== TEXT PASSAGE

The Tape & Frisket Bible

crewchief227

Needle-chuck Ninja
I propose this as an ongoing pointed thread in the tips and tricks subcategory.

My goal in posting this lead off is to create a reference bible for tape & frisket. You can post not only your awesome finds, but also criticisms of not so awesome finds. I'll lead off with my gold standard for tape. Frogtape Delicate Surface in 1.88" x 60 yd. As seen here:
yellow-frogtape-painter-s-tape-240966-64_1000.jpg

This by far is worth the extra money, and here's why. First, it is super thin, which benefits in two ways, you can see thru it clear enough to use it as frisket, and will give less spray offset, as well be less brutal on your xacto knives (cuts like a dream). Next is that it has the best, repossitionable to an extent, non-resedue adhesive I have ever used. And finally it has a very clean edge.

See that's the problem with say regular blue painter's tape is that because the fiber that makes up the backing is made from a coarser pulp, and even though they are probably cut to final width in similar machinery, this coarser pulp creates a rougher edge, just rough enough to be frustratingly noticeable.

I can post quite a few more products coming up, but I'll wait for someone to post their gem.
 
I dont have enough experience with tape/frisket to comment, but if you put your location in your profile then the rest of the world will understand that the product you recommend may not be available to them.
 
I can recommend Oramask 810 and 813 and also the Airbrush Mask Film from Mick Neill at the Custom paint shop.
The 810 and the custom paint shop stuff are very similar and are very flexible /stretchy good for curved surfaces, the 813 is a little thicker but stull has some flex, clean edges no adhesive residue good all round stuff.
Mick Neill is in the UK. The Oramask you can get from amazon, ebay and other places worldwide.

Lee
 
I like 3M Gold tape.
Not special from 3M. It is available under different brands.
It is half transparent / very thin / you can draw on it / you can leave it for a long time without getting too stuck.
244.jpg
 
@crewchief227 how do you find it compared to other paint masking tapes (3M etc)? I mean vinyl tapes.

====
== INFORMATION SHOWN

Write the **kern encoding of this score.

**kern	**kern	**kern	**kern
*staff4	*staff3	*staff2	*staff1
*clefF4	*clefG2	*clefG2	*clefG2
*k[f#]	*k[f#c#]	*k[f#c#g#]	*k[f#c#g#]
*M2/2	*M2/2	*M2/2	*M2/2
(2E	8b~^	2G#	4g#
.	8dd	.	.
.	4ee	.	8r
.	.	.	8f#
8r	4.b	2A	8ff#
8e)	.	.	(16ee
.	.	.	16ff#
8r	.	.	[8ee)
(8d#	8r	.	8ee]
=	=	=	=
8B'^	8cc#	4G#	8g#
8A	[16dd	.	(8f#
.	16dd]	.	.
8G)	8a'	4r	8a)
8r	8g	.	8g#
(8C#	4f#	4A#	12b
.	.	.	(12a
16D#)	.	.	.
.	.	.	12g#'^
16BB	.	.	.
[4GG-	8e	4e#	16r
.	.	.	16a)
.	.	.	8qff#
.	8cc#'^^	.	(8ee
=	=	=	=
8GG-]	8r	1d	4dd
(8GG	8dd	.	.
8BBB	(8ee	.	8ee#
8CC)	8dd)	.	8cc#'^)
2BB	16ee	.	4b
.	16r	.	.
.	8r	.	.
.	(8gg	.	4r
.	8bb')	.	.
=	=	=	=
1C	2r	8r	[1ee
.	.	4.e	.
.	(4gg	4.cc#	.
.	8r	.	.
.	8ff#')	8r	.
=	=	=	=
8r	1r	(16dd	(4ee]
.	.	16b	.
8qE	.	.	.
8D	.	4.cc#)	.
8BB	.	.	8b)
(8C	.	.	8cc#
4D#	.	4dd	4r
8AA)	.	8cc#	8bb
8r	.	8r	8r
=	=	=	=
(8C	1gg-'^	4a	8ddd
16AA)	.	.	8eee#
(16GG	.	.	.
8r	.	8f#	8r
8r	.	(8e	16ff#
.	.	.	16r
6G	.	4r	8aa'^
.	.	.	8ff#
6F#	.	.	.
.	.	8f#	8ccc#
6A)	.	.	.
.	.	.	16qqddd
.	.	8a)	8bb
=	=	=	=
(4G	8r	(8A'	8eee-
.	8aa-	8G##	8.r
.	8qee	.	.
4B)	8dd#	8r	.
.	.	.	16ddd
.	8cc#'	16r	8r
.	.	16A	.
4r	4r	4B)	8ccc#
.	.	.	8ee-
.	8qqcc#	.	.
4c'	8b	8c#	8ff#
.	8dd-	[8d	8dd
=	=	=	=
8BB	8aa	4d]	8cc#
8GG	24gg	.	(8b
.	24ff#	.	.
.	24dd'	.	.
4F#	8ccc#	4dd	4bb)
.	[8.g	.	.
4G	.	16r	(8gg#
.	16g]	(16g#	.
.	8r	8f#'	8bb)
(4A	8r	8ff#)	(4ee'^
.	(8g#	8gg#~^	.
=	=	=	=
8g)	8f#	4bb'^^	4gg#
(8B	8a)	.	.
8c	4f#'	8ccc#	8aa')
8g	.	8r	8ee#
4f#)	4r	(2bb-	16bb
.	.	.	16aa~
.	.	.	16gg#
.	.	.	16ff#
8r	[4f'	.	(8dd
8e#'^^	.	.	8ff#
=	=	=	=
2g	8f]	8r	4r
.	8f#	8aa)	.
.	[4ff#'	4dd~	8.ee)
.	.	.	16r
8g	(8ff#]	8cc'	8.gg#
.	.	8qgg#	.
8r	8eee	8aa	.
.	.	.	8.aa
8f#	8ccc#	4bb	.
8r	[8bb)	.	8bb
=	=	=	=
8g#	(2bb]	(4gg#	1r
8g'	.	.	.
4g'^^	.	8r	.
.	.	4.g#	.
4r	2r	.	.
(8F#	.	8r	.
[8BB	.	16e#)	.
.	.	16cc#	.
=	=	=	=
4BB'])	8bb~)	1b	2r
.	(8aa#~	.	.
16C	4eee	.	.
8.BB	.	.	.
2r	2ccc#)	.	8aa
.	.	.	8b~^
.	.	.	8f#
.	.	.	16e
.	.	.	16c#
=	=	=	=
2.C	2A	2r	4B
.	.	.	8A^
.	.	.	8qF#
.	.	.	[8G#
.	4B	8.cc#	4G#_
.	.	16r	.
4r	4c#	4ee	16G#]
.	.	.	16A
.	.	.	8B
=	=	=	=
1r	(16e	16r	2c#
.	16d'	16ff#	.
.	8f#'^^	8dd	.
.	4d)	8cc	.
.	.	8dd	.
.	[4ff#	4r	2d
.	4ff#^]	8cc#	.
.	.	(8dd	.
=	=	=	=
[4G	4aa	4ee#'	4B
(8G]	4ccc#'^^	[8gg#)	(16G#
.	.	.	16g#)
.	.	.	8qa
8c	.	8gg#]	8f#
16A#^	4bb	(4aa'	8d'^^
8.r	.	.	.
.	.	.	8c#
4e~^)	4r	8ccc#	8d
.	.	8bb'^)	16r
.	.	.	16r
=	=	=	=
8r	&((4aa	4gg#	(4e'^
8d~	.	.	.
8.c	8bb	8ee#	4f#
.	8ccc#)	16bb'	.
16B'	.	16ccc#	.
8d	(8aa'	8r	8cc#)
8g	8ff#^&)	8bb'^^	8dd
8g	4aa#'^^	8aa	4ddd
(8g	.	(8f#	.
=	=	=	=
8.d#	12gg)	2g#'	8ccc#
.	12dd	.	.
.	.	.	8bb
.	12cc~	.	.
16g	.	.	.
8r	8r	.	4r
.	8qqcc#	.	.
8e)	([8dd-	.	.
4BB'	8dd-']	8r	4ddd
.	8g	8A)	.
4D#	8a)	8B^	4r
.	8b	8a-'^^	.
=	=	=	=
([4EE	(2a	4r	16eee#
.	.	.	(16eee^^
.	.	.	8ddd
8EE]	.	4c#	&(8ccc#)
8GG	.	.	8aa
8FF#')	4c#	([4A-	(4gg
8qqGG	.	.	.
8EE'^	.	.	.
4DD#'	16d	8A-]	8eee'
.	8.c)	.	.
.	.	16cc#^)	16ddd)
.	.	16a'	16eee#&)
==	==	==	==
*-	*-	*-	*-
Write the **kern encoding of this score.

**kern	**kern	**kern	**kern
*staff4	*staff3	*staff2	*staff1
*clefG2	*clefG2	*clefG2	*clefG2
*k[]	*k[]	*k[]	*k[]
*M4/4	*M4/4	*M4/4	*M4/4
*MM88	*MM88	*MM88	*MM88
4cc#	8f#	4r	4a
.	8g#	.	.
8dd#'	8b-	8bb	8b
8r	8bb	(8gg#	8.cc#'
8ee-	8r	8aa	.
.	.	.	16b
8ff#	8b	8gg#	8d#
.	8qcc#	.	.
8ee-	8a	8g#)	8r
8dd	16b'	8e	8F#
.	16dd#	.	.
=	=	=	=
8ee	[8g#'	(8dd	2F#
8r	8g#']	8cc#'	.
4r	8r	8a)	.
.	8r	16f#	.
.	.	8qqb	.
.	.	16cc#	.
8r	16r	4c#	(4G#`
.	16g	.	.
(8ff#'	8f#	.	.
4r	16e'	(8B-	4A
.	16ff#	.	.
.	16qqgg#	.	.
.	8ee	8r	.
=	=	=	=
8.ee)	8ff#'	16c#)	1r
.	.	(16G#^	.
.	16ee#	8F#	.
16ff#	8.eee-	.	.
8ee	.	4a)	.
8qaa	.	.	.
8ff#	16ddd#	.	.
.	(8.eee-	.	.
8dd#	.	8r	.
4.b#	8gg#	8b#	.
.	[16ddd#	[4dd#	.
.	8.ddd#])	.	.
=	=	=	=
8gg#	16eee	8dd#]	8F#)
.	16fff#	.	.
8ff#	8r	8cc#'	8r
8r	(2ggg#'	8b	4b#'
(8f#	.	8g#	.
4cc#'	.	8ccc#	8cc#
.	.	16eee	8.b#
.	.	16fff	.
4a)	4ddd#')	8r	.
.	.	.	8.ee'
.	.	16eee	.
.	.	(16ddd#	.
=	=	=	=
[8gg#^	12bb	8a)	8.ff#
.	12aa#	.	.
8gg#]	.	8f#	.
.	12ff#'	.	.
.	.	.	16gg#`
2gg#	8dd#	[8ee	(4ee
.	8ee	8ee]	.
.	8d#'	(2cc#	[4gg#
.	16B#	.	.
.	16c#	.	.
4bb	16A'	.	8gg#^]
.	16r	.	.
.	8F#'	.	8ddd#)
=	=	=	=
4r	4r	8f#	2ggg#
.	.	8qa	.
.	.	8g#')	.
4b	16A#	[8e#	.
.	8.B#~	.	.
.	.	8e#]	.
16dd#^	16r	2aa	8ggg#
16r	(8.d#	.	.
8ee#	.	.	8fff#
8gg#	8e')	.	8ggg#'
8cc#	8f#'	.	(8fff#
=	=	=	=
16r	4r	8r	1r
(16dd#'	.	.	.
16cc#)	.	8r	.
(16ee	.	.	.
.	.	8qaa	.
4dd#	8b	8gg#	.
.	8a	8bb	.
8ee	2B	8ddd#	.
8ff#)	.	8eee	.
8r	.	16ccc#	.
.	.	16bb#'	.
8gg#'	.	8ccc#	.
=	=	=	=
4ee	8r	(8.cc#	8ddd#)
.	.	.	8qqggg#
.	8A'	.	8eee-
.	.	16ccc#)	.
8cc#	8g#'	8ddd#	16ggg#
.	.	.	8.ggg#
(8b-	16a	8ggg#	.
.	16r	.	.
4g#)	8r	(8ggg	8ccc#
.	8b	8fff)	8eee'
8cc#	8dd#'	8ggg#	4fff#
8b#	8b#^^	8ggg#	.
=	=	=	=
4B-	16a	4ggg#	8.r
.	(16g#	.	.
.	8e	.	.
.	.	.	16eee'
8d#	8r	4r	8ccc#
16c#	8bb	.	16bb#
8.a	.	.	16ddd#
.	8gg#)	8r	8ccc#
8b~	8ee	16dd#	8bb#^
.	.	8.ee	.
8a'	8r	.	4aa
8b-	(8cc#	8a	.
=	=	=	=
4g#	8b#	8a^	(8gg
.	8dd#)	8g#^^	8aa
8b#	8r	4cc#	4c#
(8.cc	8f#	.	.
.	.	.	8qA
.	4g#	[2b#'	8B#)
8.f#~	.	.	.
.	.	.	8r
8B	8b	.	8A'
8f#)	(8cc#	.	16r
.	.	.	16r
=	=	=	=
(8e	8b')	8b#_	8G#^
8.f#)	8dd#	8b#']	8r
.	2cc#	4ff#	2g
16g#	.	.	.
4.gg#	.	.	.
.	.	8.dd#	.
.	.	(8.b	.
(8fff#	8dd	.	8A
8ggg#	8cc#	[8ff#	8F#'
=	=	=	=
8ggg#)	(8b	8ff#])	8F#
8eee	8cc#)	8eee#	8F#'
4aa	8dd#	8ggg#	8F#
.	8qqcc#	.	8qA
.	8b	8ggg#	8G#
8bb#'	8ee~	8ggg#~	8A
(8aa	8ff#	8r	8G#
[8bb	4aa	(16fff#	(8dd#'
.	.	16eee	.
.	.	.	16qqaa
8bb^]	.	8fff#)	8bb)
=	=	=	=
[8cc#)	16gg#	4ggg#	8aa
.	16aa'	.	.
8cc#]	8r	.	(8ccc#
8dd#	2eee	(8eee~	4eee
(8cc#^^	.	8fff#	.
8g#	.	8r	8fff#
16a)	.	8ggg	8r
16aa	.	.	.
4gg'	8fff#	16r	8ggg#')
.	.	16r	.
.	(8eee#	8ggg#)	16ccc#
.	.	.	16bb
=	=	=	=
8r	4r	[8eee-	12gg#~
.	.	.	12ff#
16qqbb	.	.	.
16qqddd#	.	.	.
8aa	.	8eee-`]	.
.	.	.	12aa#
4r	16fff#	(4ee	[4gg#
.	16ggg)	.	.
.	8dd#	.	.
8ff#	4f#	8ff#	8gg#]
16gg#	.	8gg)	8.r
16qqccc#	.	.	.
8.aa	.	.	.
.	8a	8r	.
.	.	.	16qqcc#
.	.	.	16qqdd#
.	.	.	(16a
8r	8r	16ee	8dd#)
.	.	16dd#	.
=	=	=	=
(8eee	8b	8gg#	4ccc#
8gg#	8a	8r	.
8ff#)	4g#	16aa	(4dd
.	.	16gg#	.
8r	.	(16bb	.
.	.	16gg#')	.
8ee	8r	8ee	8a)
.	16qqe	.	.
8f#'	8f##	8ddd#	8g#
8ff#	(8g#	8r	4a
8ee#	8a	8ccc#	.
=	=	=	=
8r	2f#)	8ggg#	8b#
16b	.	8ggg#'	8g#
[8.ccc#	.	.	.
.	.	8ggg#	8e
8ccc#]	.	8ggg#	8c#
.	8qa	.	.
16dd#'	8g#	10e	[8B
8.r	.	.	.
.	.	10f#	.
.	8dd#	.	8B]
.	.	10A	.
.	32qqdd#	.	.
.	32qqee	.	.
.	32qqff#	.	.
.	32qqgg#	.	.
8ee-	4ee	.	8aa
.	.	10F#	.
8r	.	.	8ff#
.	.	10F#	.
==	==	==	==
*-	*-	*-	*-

====

__WRITTEN PROBLEM__.
Answer these questions from the tape and frisket thread:
1. In what size does the first post name Frogtape Delicate Surface?
2. In which country is Mick Neill located?
3. Which tape is described as half transparent and sold under different brands?

__SOLUTION TO THE EXERCISE__.
1. 1.88" x 60 yd
2. The UK
3. 3M Gold tape